Just one example: this shipload of hysterical abuse by nicholas bourbaki, tweeted by pinker and others. I'm all like: christ, ever heard of ad hominem? to which the reply all around was: no this is a sober assessment of the man's personality: "a corrupt, emotionally unstable demagogue and white nationalist fellow-traveler." (wait, fellow-traveller?: maybe they don't know that's a mcarthyite strategy for guilt by association).
I've been in a number of Twitter exchanges in which people are ragging on Trump's IQ and his taste, and then claiming to be engaged in a sober statement of the facts. Very amazingly self-deluded.
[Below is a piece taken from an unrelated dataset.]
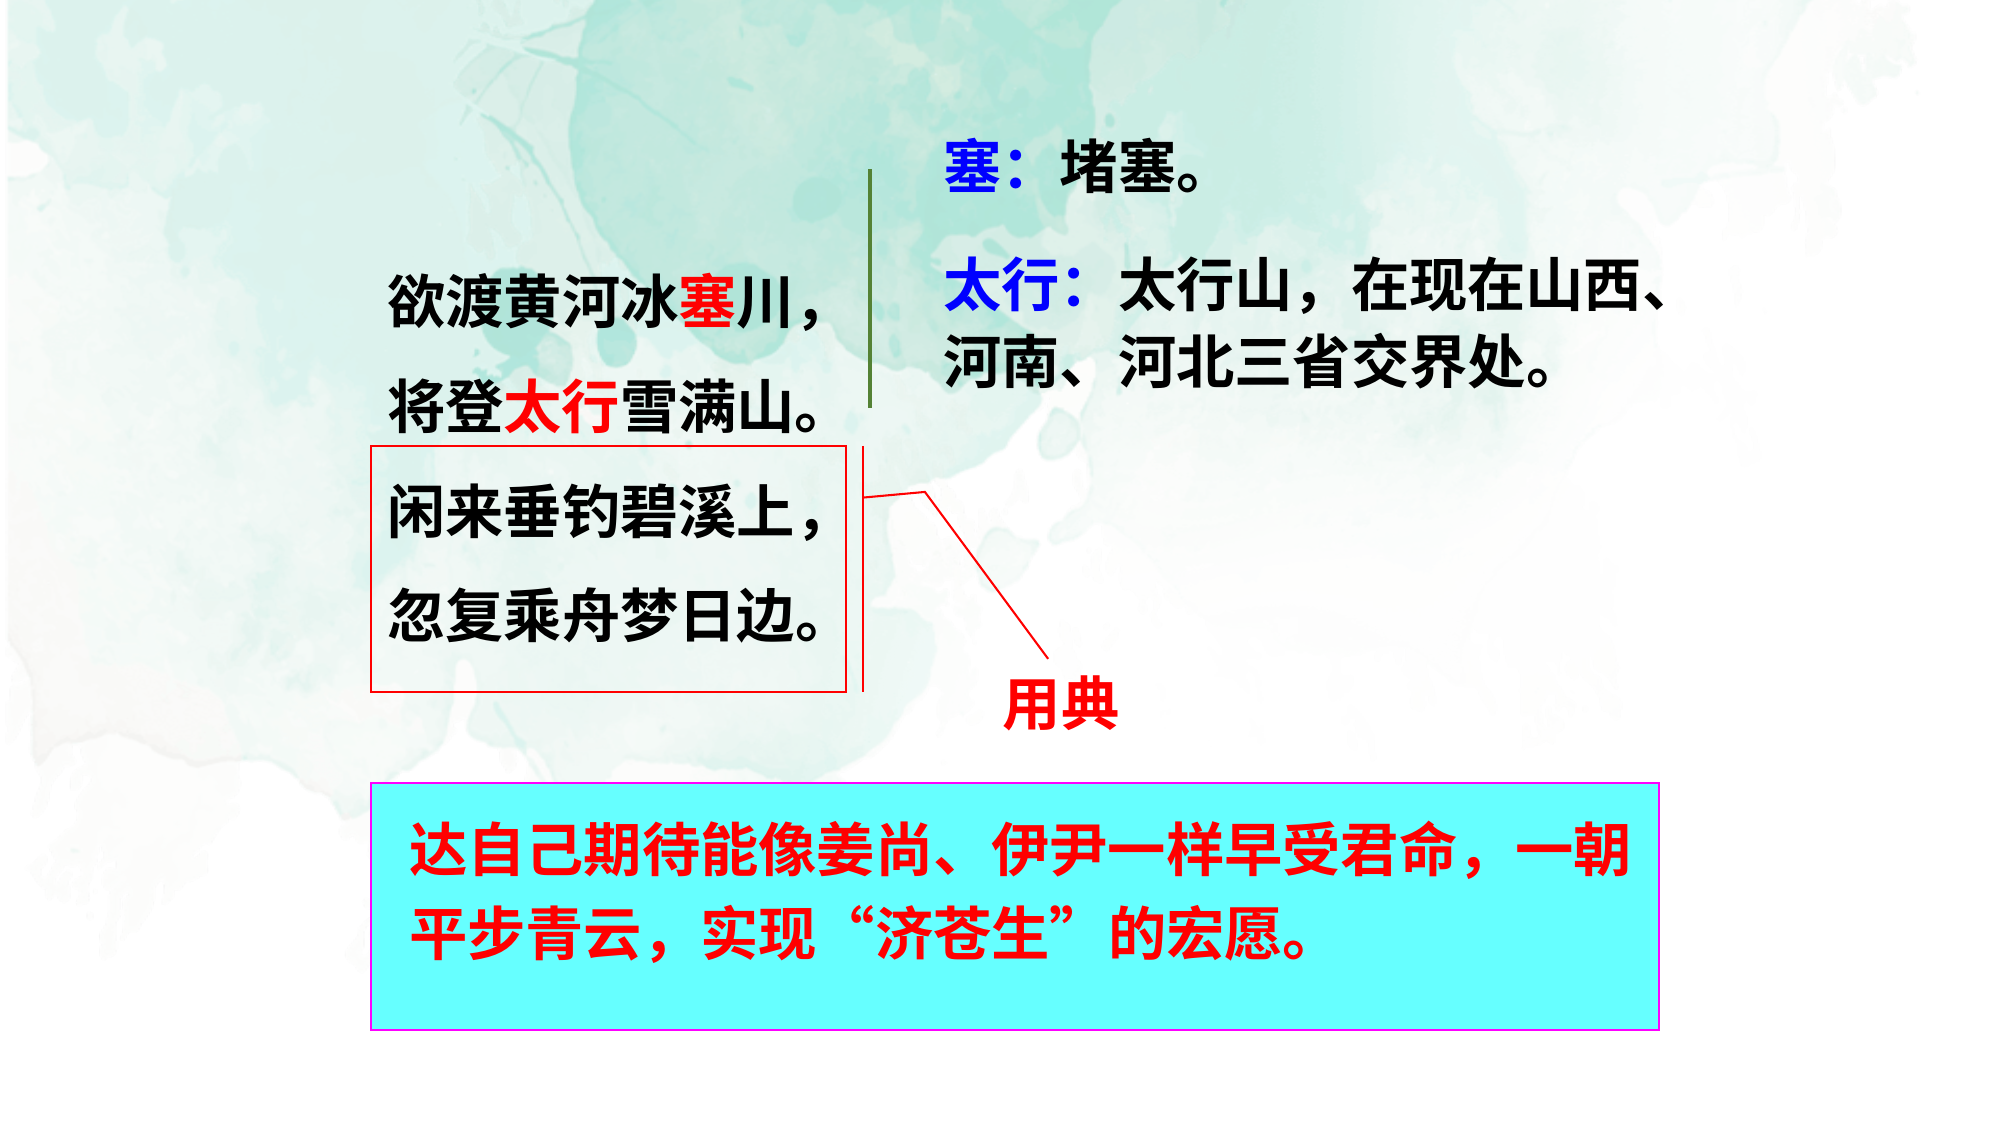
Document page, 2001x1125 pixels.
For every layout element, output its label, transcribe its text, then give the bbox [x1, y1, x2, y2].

Now, the audience for all the extreme abuse is people who already agree; obviously, it's not intended to reach out to or convince anyone who is not already convinced. It is not going to help. And people who were representing their politics as reality-based and reason-oriented last week really sound like completely irrational fanatics, all the time, and it comes in unanimous repetitive phrases: one repeats them as emblems of membership. It is as or more partisan, and just as rigidly and irrationally partisan, as the tea party, or Republicans in Congress with regard to Obama, etc.
Each in its own way, the Trump and anti-Trump rhetoric is focused extremely on exclusion, on separating the right sort of people from the wrong sort. Definitely is an elitism/anti-elitism flavor. But vilifying the 'white working class' or condemning all concerns as boiling down to racism: those things will just make this whole 'two nations' thing worse and worse.